Other November macroeconomic figures released earlier this week also indicated improvement in the Chinese economy, including eased import contraction, a pickup in consumer inflation and higher-than-expected new yuan loans.
NBS spokesperson Sheng Laiyun said on Friday that the economy's improvement is being helped by growth-stabilizing policies and that it is on track to meet an official growth target of around 7 percent this year.
Sheng cited accelerating retail sales and growth in November's non-manufacturing producer managers' index as encouraging.
China's economy expanded 6.9 percent year on year in the third quarter of 2015, the lowest quarterly growth in six years.
But employment remained sound, income growth outpaced GDP growth, and grain output increased for a 12th straight year, all of which Sheng said provided support for China to reach its annual growth target.
The main worry lies in the prolonged weakness in the property sector, which has been a significant supporting force for China's economic growth.
Real estate investment rose just 1.3 percent year on year in the first 11 months, compared with the 2-percent growth for the Jan.-Oct. period.
That was a sharp retreat from the 10.5-percent growth recorded in 2014 and the 19.8-percent gain in 2013.

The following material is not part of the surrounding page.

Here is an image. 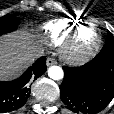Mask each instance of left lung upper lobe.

Overall, the Chinese property market remained sluggish in 2015 due to weak demand and a supply glut, prompting authorities to take easing measures, including interest rate cuts, reducing down payments and scrapping home-purchase restrictions.
But destocking pressure persists. Unsold homes nationwide hit a record 686.3 million square meters at the end of October, up 17.8 percent from a year earlier, according to official figures.
Wang Tao, a UBS economist, called a more prolonged property destocking process "the biggest downside risk" for China's growth.
The knock-on effect of a property construction downshift would continue to spread through the rest of the Chinese economy for the next two years, dampening demand for commodities and machinery, Wang said in a research note last month.